2. Die Impfungen gegen Covid-19 haben – zumindest derzeit – eine deutlich höhere Schutzwirkung, als ich erwartet hatte. Ich bin im Herbst davon ausgegangen, dass die Schutzwirkung in der Größenordnung anderer Reihen-Impfungen (beispielsweise Influenza) liegen wird und etwa 50-70 % betragen würde. Bis zu einer Herdenimmunität hätte es dann noch 3-4 Jahre gedauert (mit wiederholten unvermeidlichen Lock-Downs). Zumindest die mRNA-Impfstoffe kommen jedoch auf eine Schutzwirkung von > 90 %. Das war für mich unvorstellbar. Eine ausreichende Impfstoffmenge vorausgesetzt, können wir damit rechnen, in weiten Teilen Europas bis Ende 2021 Herdenimmunität erreicht zu haben. – Wenn uns keine Mutante einen Strich durch die Rechnung macht. Die Wirtschaft wird daher keinen nachhaltigen Schaden nehmen.

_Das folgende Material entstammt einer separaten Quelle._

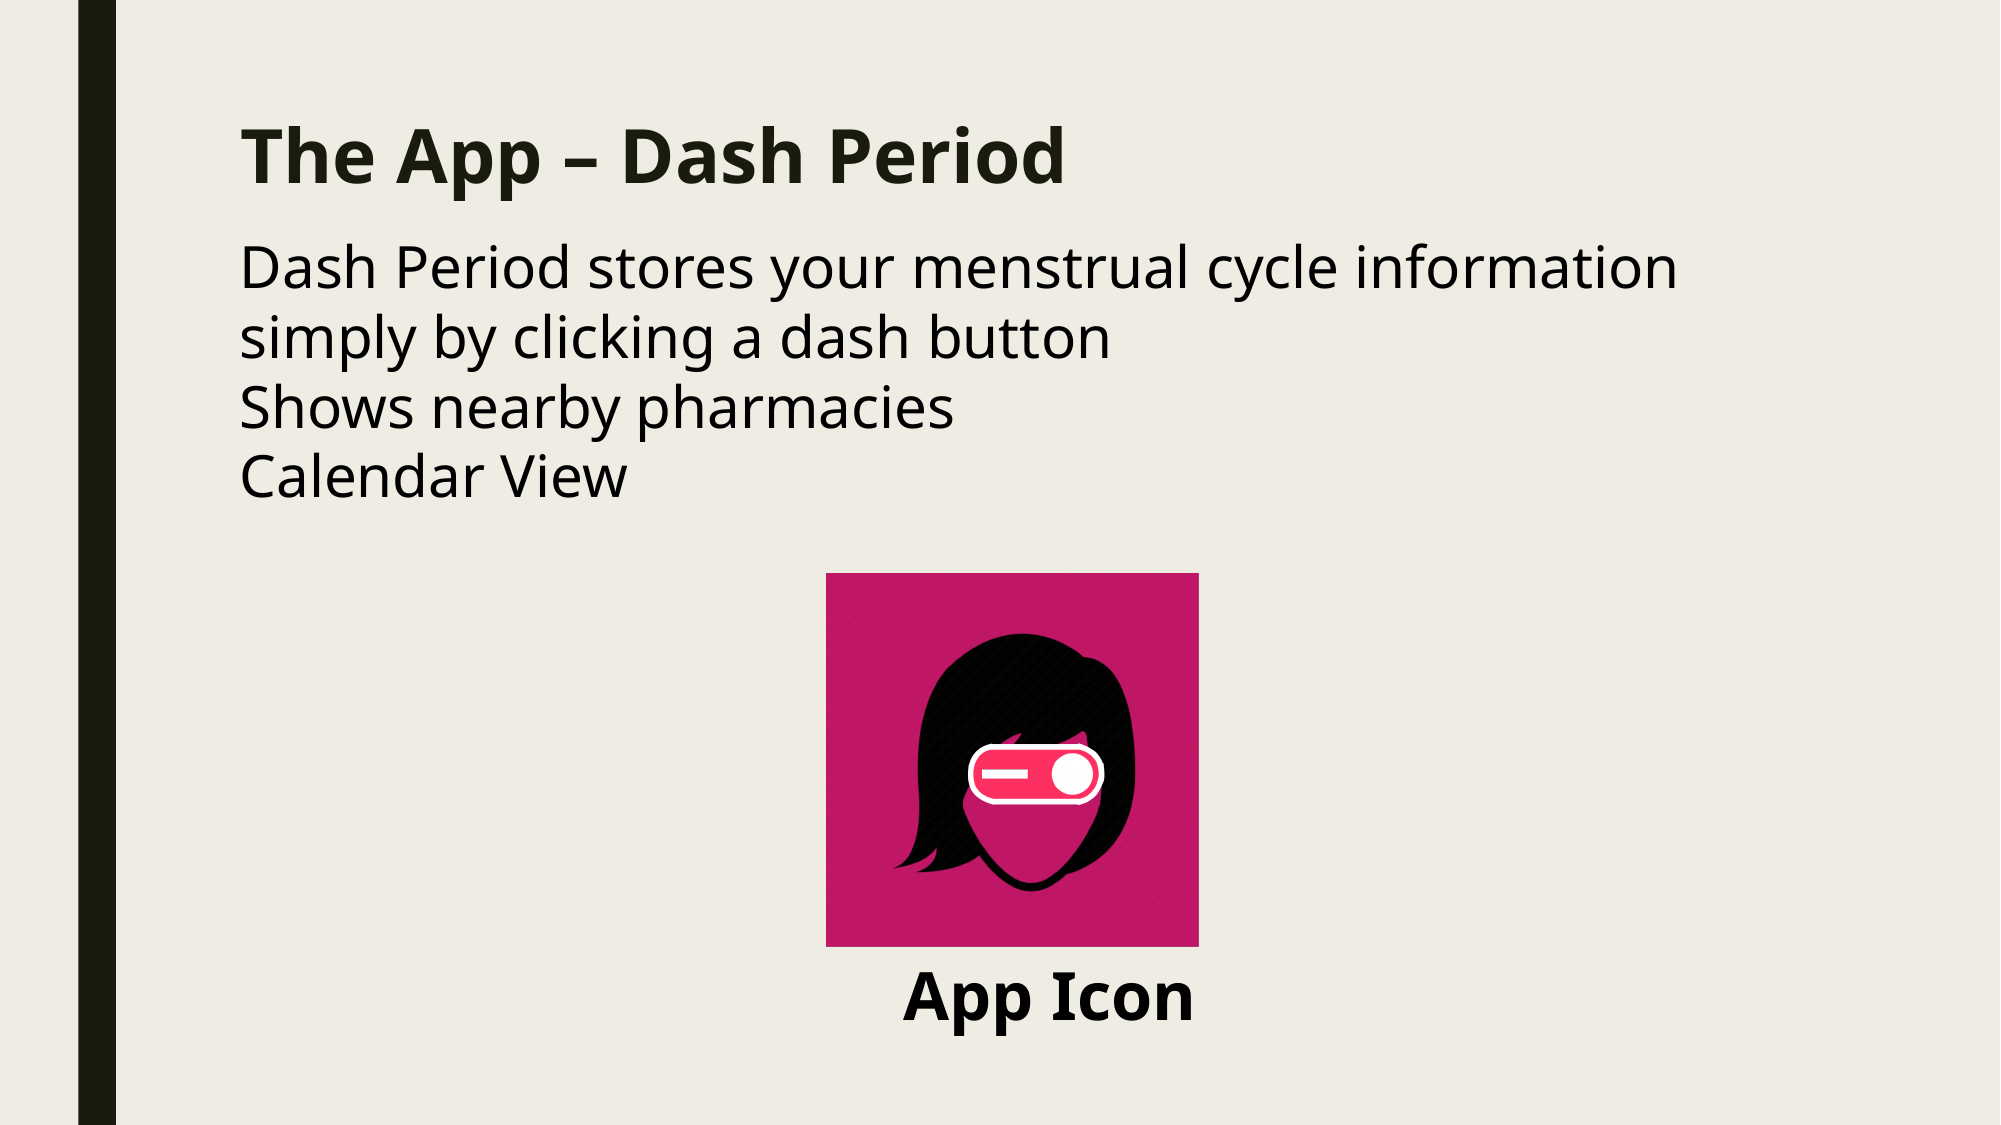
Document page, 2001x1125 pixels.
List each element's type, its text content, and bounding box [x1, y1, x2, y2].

title The App – Dash Period [225, 112, 1800, 241]
text_box Dash Period stores your menstrual cycle information simply by clicking a dash button Shows nearby pharmacies Calendar View [225, 222, 1759, 517]
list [826, 573, 1199, 947]
text_box App Icon [633, 946, 1467, 1042]
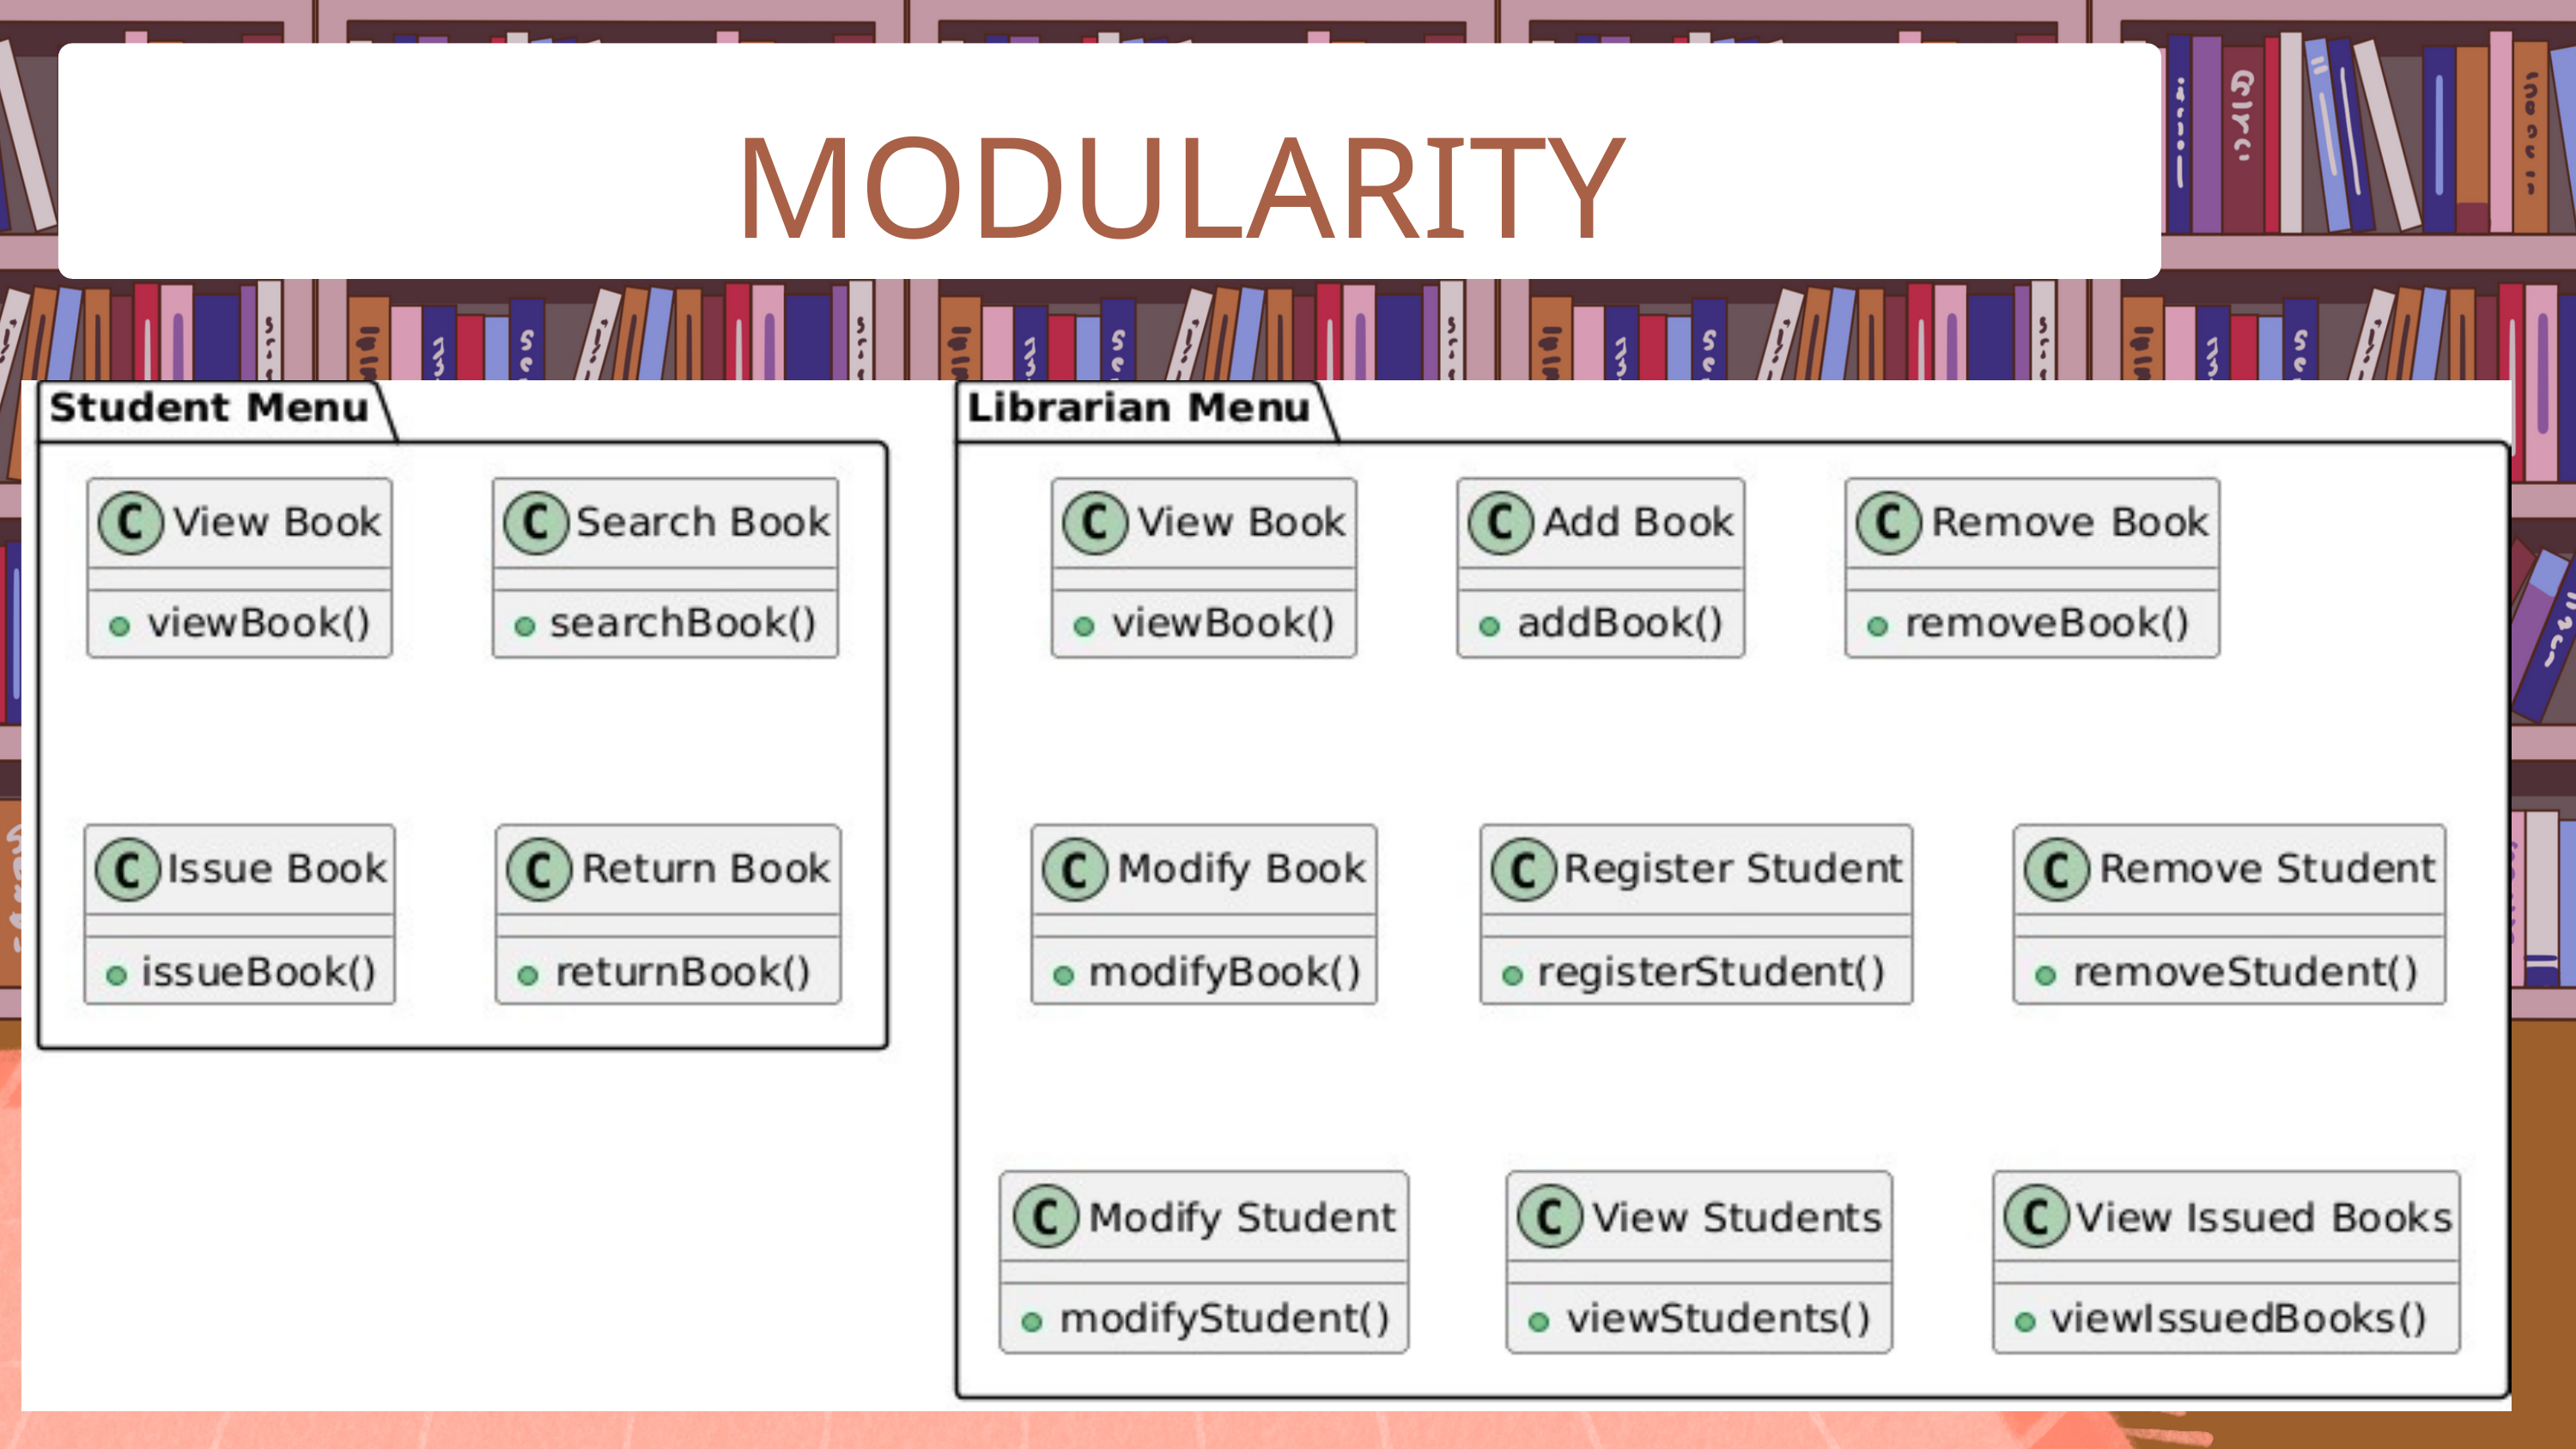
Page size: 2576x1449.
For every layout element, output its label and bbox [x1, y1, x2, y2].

text_box [459, 70, 2050, 530]
text_box [0, 0, 2576, 1449]
text_box [58, 43, 2162, 280]
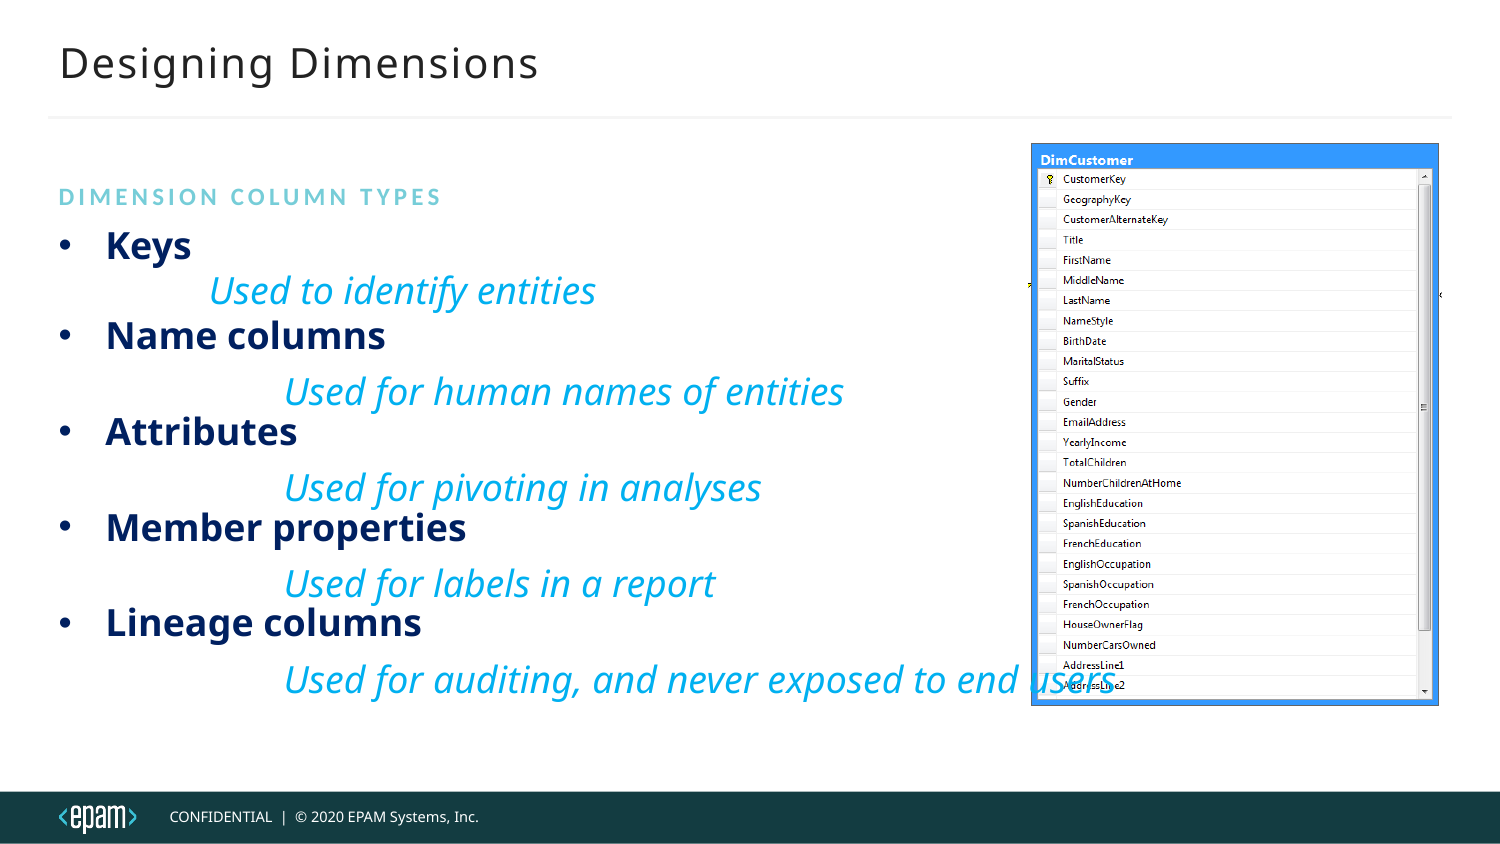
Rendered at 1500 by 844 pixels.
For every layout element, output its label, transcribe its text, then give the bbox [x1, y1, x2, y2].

list Keys Used to identify entities Name columns Used for human names of entities Attributes Used for pivoting in analyses Member properties Used for labels in a report Lineage columns Used for auditing, and never exposed to end users [58, 234, 1442, 735]
list Dimension Column Types [58, 177, 1028, 234]
picture [1028, 140, 1442, 709]
title Designing Dimensions [59, 37, 1442, 87]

3. Auch nach dem Ende des Lock-Downs wird die Sparrate höher liegen als vor Corona. Erstens wird die Unsicherheit noch für einige Jahre in den Köpfen der Menschen bleiben und erst langsam zurückgehen und andererseits werden viele Dienstleistungen nicht mehr im früheren Umfang in Anspruch genommen werden. Das Corona-Jahr hat bei vielen einen nachhaltigen Lebenswandel herbeigeführt. Das Homeoffice und der weitgehende Verzicht auf Dienstreisen lassen sich ebenso wenig wieder zurücknehmen, wie die Tendenz zur Selbstversorgung. Warum soll man Geld für Brot, Essen-Gehen oder Haare-Schneiden ausgeben, wenn man das inzwischen mindestens genauso gut kann, wie der durchschnittliche Bäcker, Koch oder Friseur? Warum soll man ins Kino gehen, wenn es Netflix gibt? Warum soll man durch den Supermarkt rennen, wenn man im Internet Preise und Leistungen viel besser vergleichen kann und der Lieferservice alles an die Tür bringt? Das entsprechende Geld kann man sich sparen – und das Geld möchte man rentierlich anlegen.
Ich bin daher zu einem Buy-the-Dip-Jünger geworden und stocke mein Depot langfristorientiert auf. Auf eine deutliche Korrektur oder gar einen Crash hoffe ich aktuell nicht mehr.